When is a Parachute Not a Parachute?

Alas, not everything is a parachute. While some of the things that psychologists and psychiatrists do are simply ways of breaking a fall, other interventions are intended to be active flying machines. These cases cannot be allowed to slip in under the radar, but should be empirically assessed to see which of them flies and which is are little more than hot air.

Sometimes a Parachute is not a Parachute.

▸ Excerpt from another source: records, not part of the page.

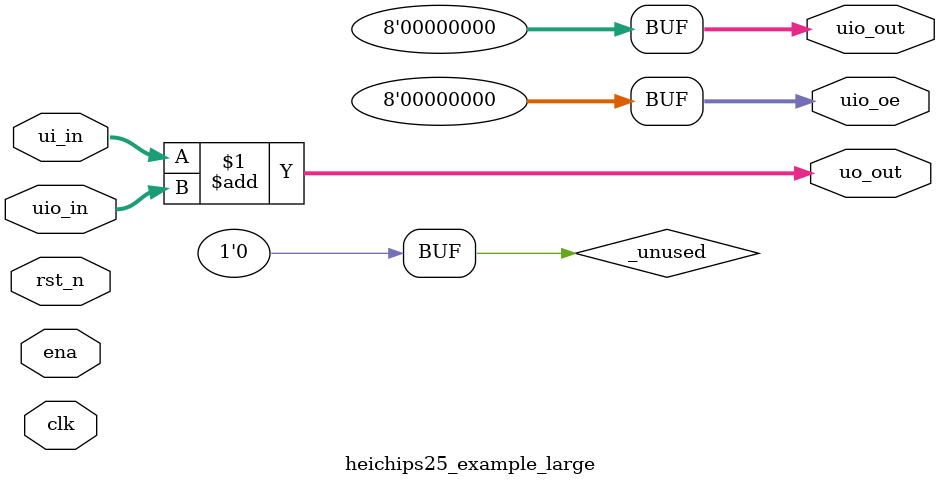
<source format=sv>
/*
 * Copyright (c) 2024 Your Name
 * SPDX-License-Identifier: Apache-2.0
 */

`default_nettype none

module heichips25_example_large (
    input  wire [7:0] ui_in,    // Dedicated inputs
    output wire [7:0] uo_out,   // Dedicated outputs
    input  wire [7:0] uio_in,   // IOs: Input path
    output wire [7:0] uio_out,  // IOs: Output path
    output wire [7:0] uio_oe,   // IOs: Enable path (active high: 0=input, 1=output)
    input  wire       ena,      // always 1 when the design is powered, so you can ignore it
    input  wire       clk,      // clock
    input  wire       rst_n     // reset_n - low to reset
);

  // All output pins must be assigned. If not used, assign to 0.
  assign uo_out  = ui_in + uio_in;  // Example: ou_out is the sum of ui_in and uio_in
  assign uio_out = 0;
  assign uio_oe  = 0;

  // List all unused inputs to prevent warnings
  wire _unused = &{ena, clk, rst_n, 1'b0};

endmodule

</source>
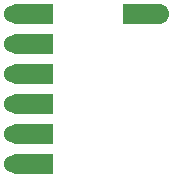
<source format=gbs>
G04 #@! TF.GenerationSoftware,KiCad,Pcbnew,(6.0.8)*
G04 #@! TF.CreationDate,2023-04-21T16:45:31+02:00*
G04 #@! TF.ProjectId,15_XCAN,31355f58-4341-44e2-9e6b-696361645f70,rev?*
G04 #@! TF.SameCoordinates,Original*
G04 #@! TF.FileFunction,Soldermask,Bot*
G04 #@! TF.FilePolarity,Negative*
%FSLAX46Y46*%
G04 Gerber Fmt 4.6, Leading zero omitted, Abs format (unit mm)*
G04 Created by KiCad (PCBNEW (6.0.8)) date 2023-04-21 16:45:31*
%MOMM*%
%LPD*%
G01*
G04 APERTURE LIST*
G04 Aperture macros list*
%AMFreePoly0*
4,1,19,2.294749,0.844703,2.473926,0.804652,2.640323,0.727060,2.786177,0.615546,2.904682,0.475314,2.990310,0.312906,3.039066,0.135899,3.048675,-0.047448,3.018688,-0.228582,2.950505,-0.399051,2.847308,-0.550902,2.713909,-0.677050,2.556534,-0.771611,2.382525,-0.830171,2.200000,-0.850000,-0.850000,-0.850000,-0.850000,0.850000,2.200000,0.850000,2.294749,0.844703,2.294749,0.844703,
$1*%
G04 Aperture macros list end*
%ADD10C,1.524000*%
%ADD11FreePoly0,0.000000*%
%ADD12FreePoly0,180.000000*%
G04 APERTURE END LIST*
D10*
X113665000Y-63500000D03*
D11*
X111760000Y-63500000D03*
D10*
X101600000Y-73660000D03*
D12*
X104140000Y-73660000D03*
X104140000Y-63500000D03*
D10*
X101600000Y-63500000D03*
X101600000Y-71120000D03*
D12*
X104140000Y-71120000D03*
D10*
X101600000Y-68580000D03*
D12*
X104140000Y-68580000D03*
D10*
X101600000Y-76200000D03*
D12*
X104140000Y-76200000D03*
X104140000Y-66040000D03*
D10*
X101600000Y-66040000D03*
M02*

</source>
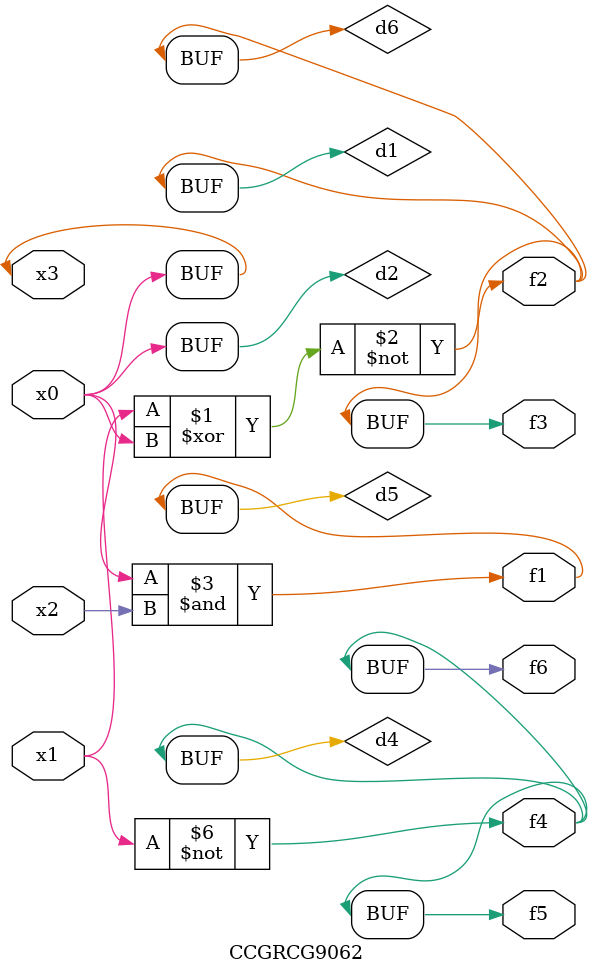
<source format=v>
module CCGRCG9062(
	input x0, x1, x2, x3,
	output f1, f2, f3, f4, f5, f6
);

	wire d1, d2, d3, d4, d5, d6;

	xnor (d1, x1, x3);
	buf (d2, x0, x3);
	nand (d3, x0, x2);
	not (d4, x1);
	nand (d5, d3);
	or (d6, d1);
	assign f1 = d5;
	assign f2 = d6;
	assign f3 = d6;
	assign f4 = d4;
	assign f5 = d4;
	assign f6 = d4;
endmodule

</source>
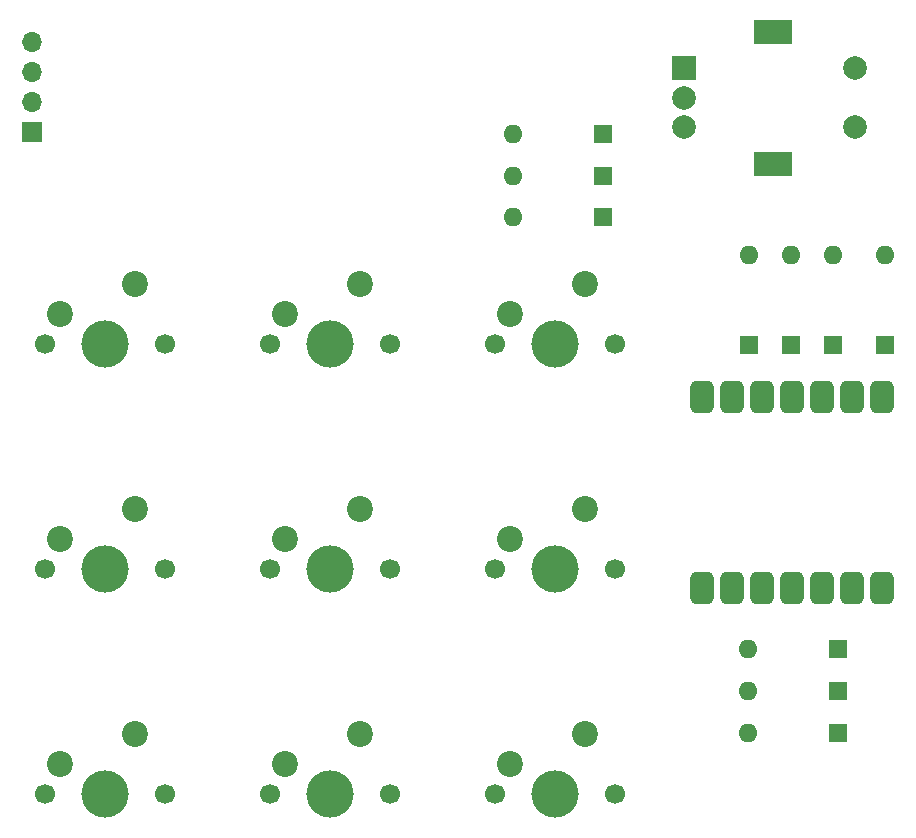
<source format=gts>
%TF.GenerationSoftware,KiCad,Pcbnew,8.0.6*%
%TF.CreationDate,2024-10-21T20:49:49-03:00*%
%TF.ProjectId,HC Hackpad 1.2,48432048-6163-46b7-9061-6420312e322e,rev?*%
%TF.SameCoordinates,Original*%
%TF.FileFunction,Soldermask,Top*%
%TF.FilePolarity,Negative*%
%FSLAX46Y46*%
G04 Gerber Fmt 4.6, Leading zero omitted, Abs format (unit mm)*
G04 Created by KiCad (PCBNEW 8.0.6) date 2024-10-21 20:49:49*
%MOMM*%
%LPD*%
G01*
G04 APERTURE LIST*
G04 Aperture macros list*
%AMRoundRect*
0 Rectangle with rounded corners*
0 $1 Rounding radius*
0 $2 $3 $4 $5 $6 $7 $8 $9 X,Y pos of 4 corners*
0 Add a 4 corners polygon primitive as box body*
4,1,4,$2,$3,$4,$5,$6,$7,$8,$9,$2,$3,0*
0 Add four circle primitives for the rounded corners*
1,1,$1+$1,$2,$3*
1,1,$1+$1,$4,$5*
1,1,$1+$1,$6,$7*
1,1,$1+$1,$8,$9*
0 Add four rect primitives between the rounded corners*
20,1,$1+$1,$2,$3,$4,$5,0*
20,1,$1+$1,$4,$5,$6,$7,0*
20,1,$1+$1,$6,$7,$8,$9,0*
20,1,$1+$1,$8,$9,$2,$3,0*%
G04 Aperture macros list end*
%ADD10C,1.700000*%
%ADD11C,4.000000*%
%ADD12C,2.200000*%
%ADD13R,1.600000X1.600000*%
%ADD14O,1.600000X1.600000*%
%ADD15R,1.700000X1.700000*%
%ADD16O,1.700000X1.700000*%
%ADD17R,2.000000X2.000000*%
%ADD18C,2.000000*%
%ADD19R,3.200000X2.000000*%
%ADD20RoundRect,0.500000X-0.500000X0.875000X-0.500000X-0.875000X0.500000X-0.875000X0.500000X0.875000X0*%
%ADD21C,1.600000*%
G04 APERTURE END LIST*
D10*
%TO.C,S4*%
X92620000Y-91600000D03*
D11*
X97700000Y-91600000D03*
D10*
X102780000Y-91600000D03*
D12*
X100240000Y-86520000D03*
X93890000Y-89060000D03*
%TD*%
D13*
%TO.C,D3*%
X139850000Y-54700000D03*
D14*
X132230000Y-54700000D03*
%TD*%
D15*
%TO.C,J1*%
X91510000Y-54540000D03*
D16*
X91510000Y-52000000D03*
X91510000Y-49460000D03*
X91510000Y-46920000D03*
%TD*%
D10*
%TO.C,S7*%
X92600000Y-110640000D03*
D11*
X97680000Y-110640000D03*
D10*
X102760000Y-110640000D03*
D12*
X100220000Y-105560000D03*
X93870000Y-108100000D03*
%TD*%
D10*
%TO.C,S6*%
X130740000Y-91590000D03*
D11*
X135820000Y-91590000D03*
D10*
X140900000Y-91590000D03*
D12*
X138360000Y-86510000D03*
X132010000Y-89050000D03*
%TD*%
D10*
%TO.C,S3*%
X130710000Y-72540000D03*
D11*
X135790000Y-72540000D03*
D10*
X140870000Y-72540000D03*
D12*
X138330000Y-67460000D03*
X131980000Y-70000000D03*
%TD*%
D13*
%TO.C,D9*%
X159750000Y-98380000D03*
D14*
X152130000Y-98380000D03*
%TD*%
D13*
%TO.C,D6*%
X159360000Y-72640000D03*
D14*
X159360000Y-65020000D03*
%TD*%
D13*
%TO.C,D7*%
X159750000Y-105480000D03*
D14*
X152130000Y-105480000D03*
%TD*%
D10*
%TO.C,S2*%
X111670000Y-72540000D03*
D11*
X116750000Y-72540000D03*
D10*
X121830000Y-72540000D03*
D12*
X119290000Y-67460000D03*
X112940000Y-70000000D03*
%TD*%
D13*
%TO.C,D5*%
X155810000Y-72640000D03*
D14*
X155810000Y-65020000D03*
%TD*%
D13*
%TO.C,D4*%
X152260000Y-72640000D03*
D14*
X152260000Y-65020000D03*
%TD*%
D10*
%TO.C,S8*%
X111680000Y-110650000D03*
D11*
X116760000Y-110650000D03*
D10*
X121840000Y-110650000D03*
D12*
X119300000Y-105570000D03*
X112950000Y-108110000D03*
%TD*%
D13*
%TO.C,D1*%
X139850000Y-61800000D03*
D14*
X132230000Y-61800000D03*
%TD*%
D10*
%TO.C,S1*%
X92610000Y-72550000D03*
D11*
X97690000Y-72550000D03*
D10*
X102770000Y-72550000D03*
D12*
X100230000Y-67470000D03*
X93880000Y-70010000D03*
%TD*%
D10*
%TO.C,S5*%
X111690000Y-91590000D03*
D11*
X116770000Y-91590000D03*
D10*
X121850000Y-91590000D03*
D12*
X119310000Y-86510000D03*
X112960000Y-89050000D03*
%TD*%
D17*
%TO.C,SW1*%
X146740000Y-49170000D03*
D18*
X146740000Y-54170000D03*
X146740000Y-51670000D03*
D19*
X154240000Y-46070000D03*
X154240000Y-57270000D03*
D18*
X161240000Y-54170000D03*
X161240000Y-49170000D03*
%TD*%
D10*
%TO.C,S9*%
X130700000Y-110640000D03*
D11*
X135780000Y-110640000D03*
D10*
X140860000Y-110640000D03*
D12*
X138320000Y-105560000D03*
X131970000Y-108100000D03*
%TD*%
D13*
%TO.C,D8*%
X159750000Y-101930000D03*
D14*
X152130000Y-101930000D03*
%TD*%
D13*
%TO.C,D2*%
X139850000Y-58250000D03*
D14*
X132230000Y-58250000D03*
%TD*%
D20*
%TO.C,U1*%
X163490000Y-76995000D03*
D13*
X163490000Y-77440000D03*
D20*
X160950000Y-76995000D03*
D21*
X160950000Y-77440000D03*
D20*
X158410000Y-76995000D03*
D21*
X158410000Y-77440000D03*
D20*
X155870000Y-76995000D03*
D21*
X155870000Y-77440000D03*
D20*
X153330000Y-76995000D03*
D21*
X153330000Y-77440000D03*
D20*
X150790000Y-76995000D03*
D21*
X150790000Y-77440000D03*
D20*
X148250000Y-76995000D03*
D21*
X148250000Y-77440000D03*
X148250000Y-92680000D03*
D20*
X148250000Y-93160000D03*
D21*
X150790000Y-92680000D03*
D20*
X150790000Y-93160000D03*
D21*
X153330000Y-92680000D03*
D20*
X153330000Y-93160000D03*
D21*
X155870000Y-92680000D03*
D20*
X155870000Y-93160000D03*
D21*
X158410000Y-92680000D03*
D20*
X158410000Y-93160000D03*
D21*
X160950000Y-92680000D03*
D20*
X160950000Y-93160000D03*
D21*
X163490000Y-92680000D03*
D20*
X163490000Y-93160000D03*
%TD*%
D13*
%TO.C,D10*%
X163720000Y-72590000D03*
D14*
X163720000Y-64970000D03*
%TD*%
M02*

</source>
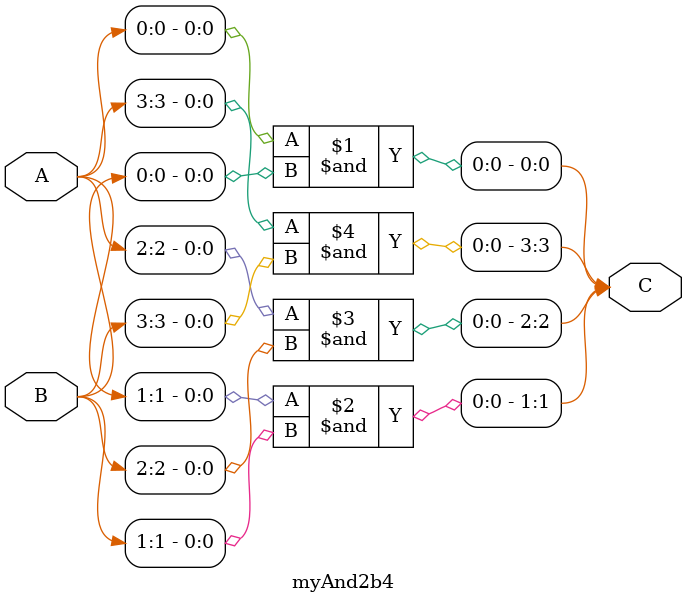
<source format=v>
`timescale 1ns / 1ps
module myAnd2b4(
	input wire [3:0] A,
	input wire [3:0] B,
	output wire [3:0] C
    );
	
	and a0(C[0], A[0], B[0]);
	and a1(C[1], A[1], B[1]);
	and a2(C[2], A[2], B[2]);
	and a3(C[3], A[3], B[3]);

endmodule

</source>
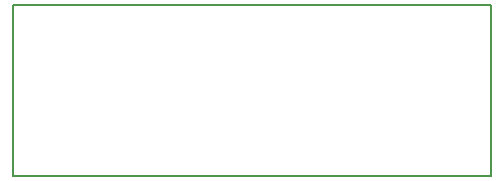
<source format=gbr>
G04 #@! TF.FileFunction,Profile,NP*
%FSLAX46Y46*%
G04 Gerber Fmt 4.6, Leading zero omitted, Abs format (unit mm)*
G04 Created by KiCad (PCBNEW 4.0.6) date 03/31/17 11:29:38*
%MOMM*%
%LPD*%
G01*
G04 APERTURE LIST*
%ADD10C,0.100000*%
%ADD11C,0.150000*%
G04 APERTURE END LIST*
D10*
D11*
X0Y1000000D02*
X40500000Y1000000D01*
X40500000Y-13500000D02*
X0Y-13500000D01*
X40500000Y-13500000D02*
X40500000Y1000000D01*
X0Y1000000D02*
X0Y-13500000D01*
M02*

</source>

Most of what psychotherapy aspires to is surely not a parachute, though this is sometimes skirted around by describing it as simply "talking to people". If psychotherapy were no more than this then it wouldn't be necessary to test it. Talking to people (and, more importantly, listening to them) is often an inherently good thing, but we should not conflate psychotherapy as an opportunity to do good with psychotherapy as itself inherently good. Psychotherapy as an activity is designed to be a form of talking that changes people's minds and behaviours. Where the mechanisms that make parachutes work are clear and obvious (you don't need a PhD in aerodynamics to understand them well enough) the putative mechanisms that make psychotherapy effective are hotly contested. Being kind and empathic might be quite simple, but effectively helping someone overcome a psychological problem is assuredly not. Calls for "common sense" in our discipline are limited by the fact that there is rarely much that is "common" to how different people see the mind.

If psychotherapy can do good then it can presumably do harm as well. What is more, psychotherapy is expensive, meaning that if you are going to provide it you need to show there is more to it than the proverbial chat with someone lacking those crucial qualifications. By introducing the notion of a "parachute" into the vernacular, Smith and Pell found a way to call out Evidence-Based-Practice enthusiasts when they reach levels of absurdity. If we are to continue to find the idea helpful we need to establish some sense of when their argument does and does not apply.